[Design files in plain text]
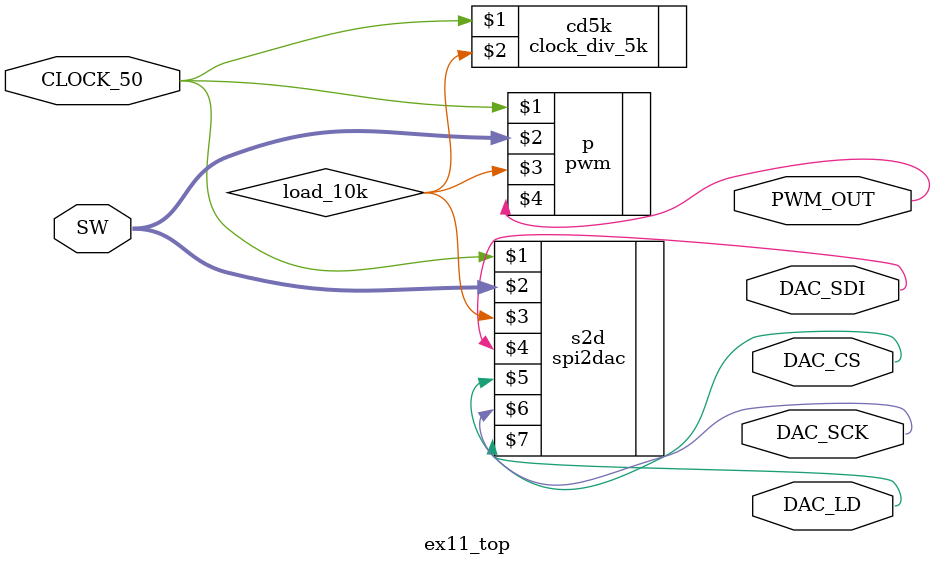
<source format=v>
module ex11_top(SW, CLOCK_50, DAC_CS, DAC_SDI, DAC_LD, DAC_SCK, PWM_OUT);
		input [9:0] SW;
		input CLOCK_50;
		output DAC_CS, DAC_SDI, DAC_LD, DAC_SCK, PWM_OUT;
		
		wire load_10k;
		wire [9:0] SW;
		wire DAC_CS, DAC_SDI, DAC_LD, DAC_SCK;
		
		clock_div_5k cd5k (CLOCK_50, load_10k);
		spi2dac s2d (CLOCK_50, SW[9:0], load_10k, DAC_SDI, DAC_CS, DAC_SCK, DAC_LD);
		pwm p (CLOCK_50, SW[9:0], load_10k, PWM_OUT);
endmodule

</source>
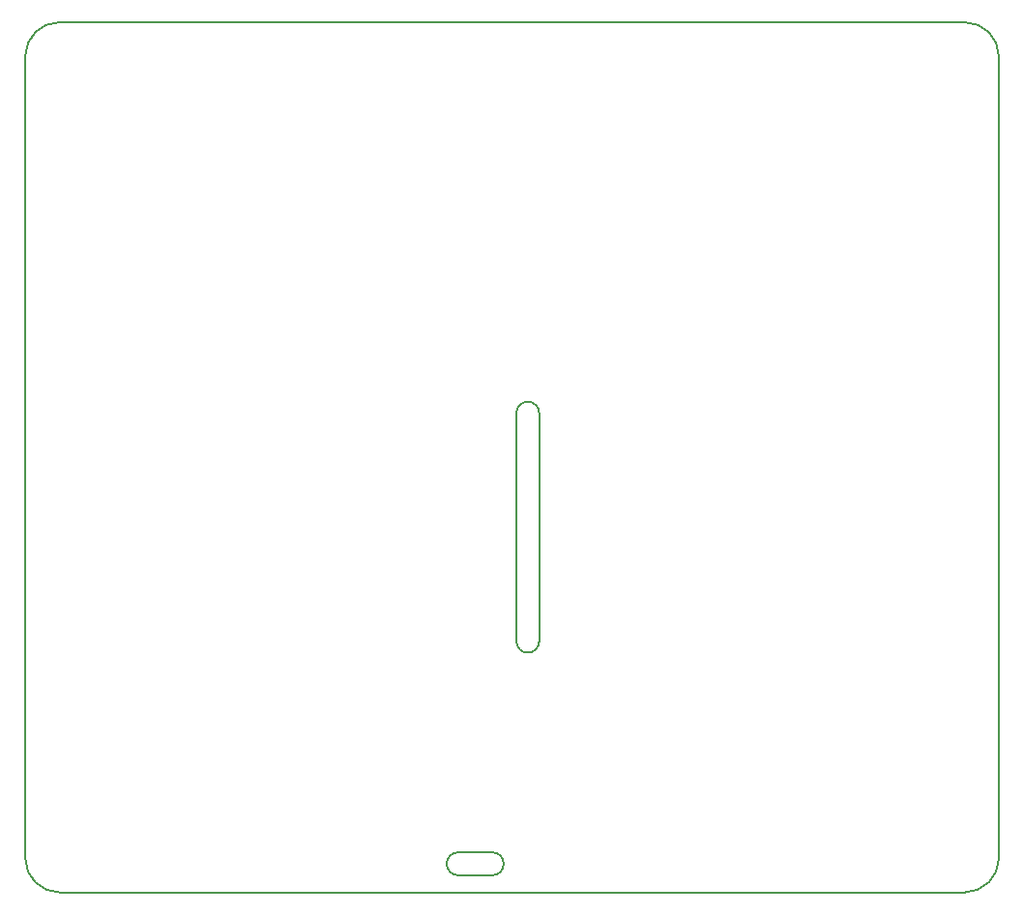
<source format=gbr>
%TF.GenerationSoftware,KiCad,Pcbnew,4.0.5*%
%TF.CreationDate,2017-05-22T14:14:15+02:00*%
%TF.ProjectId,Echtzeitsystem,456368747A65697473797374656D2E6B,1.1*%
%TF.FileFunction,Profile,NP*%
%FSLAX46Y46*%
G04 Gerber Fmt 4.6, Leading zero omitted, Abs format (unit mm)*
G04 Created by KiCad (PCBNEW 4.0.5) date Mon May 22 14:14:15 2017*
%MOMM*%
%LPD*%
G01*
G04 APERTURE LIST*
%ADD10C,0.100000*%
%ADD11C,0.150000*%
G04 APERTURE END LIST*
D10*
D11*
X158400000Y-134500000D02*
X159900000Y-134500000D01*
X159900000Y-132500000D02*
X158400000Y-132500000D01*
X159900000Y-134500000D02*
X161400000Y-134500000D01*
X159900000Y-132500000D02*
X161400000Y-132500000D01*
X158400000Y-132500000D02*
G75*
G03X157400000Y-133500000I0J-1000000D01*
G01*
X157400000Y-133500000D02*
G75*
G03X158400000Y-134500000I1000000J0D01*
G01*
X162400000Y-133500000D02*
G75*
G03X161400000Y-132500000I-1000000J0D01*
G01*
X161400000Y-134500000D02*
G75*
G03X162400000Y-133500000I0J1000000D01*
G01*
X163500000Y-114000000D02*
G75*
G03X164500000Y-115000000I1000000J0D01*
G01*
X164500000Y-115000000D02*
G75*
G03X165500000Y-114000000I0J1000000D01*
G01*
X164500000Y-93000000D02*
G75*
G03X163500000Y-94000000I0J-1000000D01*
G01*
X165500000Y-94000000D02*
G75*
G03X164500000Y-93000000I-1000000J0D01*
G01*
X163500000Y-114000000D02*
X163500000Y-94000000D01*
X165500000Y-94000000D02*
X165500000Y-114000000D01*
X205750000Y-133000000D02*
X205750000Y-62750000D01*
X205750000Y-62750000D02*
G75*
G03X202750000Y-59750000I-3000000J0D01*
G01*
X120500000Y-62750000D02*
X120500000Y-133000000D01*
X123500000Y-59750000D02*
G75*
G03X120500000Y-62750000I0J-3000000D01*
G01*
X123500000Y-59750000D02*
X202750000Y-59750000D01*
X123500000Y-136000000D02*
X202750000Y-136000000D01*
X120500000Y-133000000D02*
G75*
G03X123500000Y-136000000I3000000J0D01*
G01*
X202750000Y-136000000D02*
G75*
G03X205750000Y-133000000I0J3000000D01*
G01*
M02*

</source>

▶ _Task brief_: In the records above, find every line that contains the word "LIST" and copy it.

▶ _Reply to the exercise_:
G04 APERTURE LIST*
G04 APERTURE END LIST*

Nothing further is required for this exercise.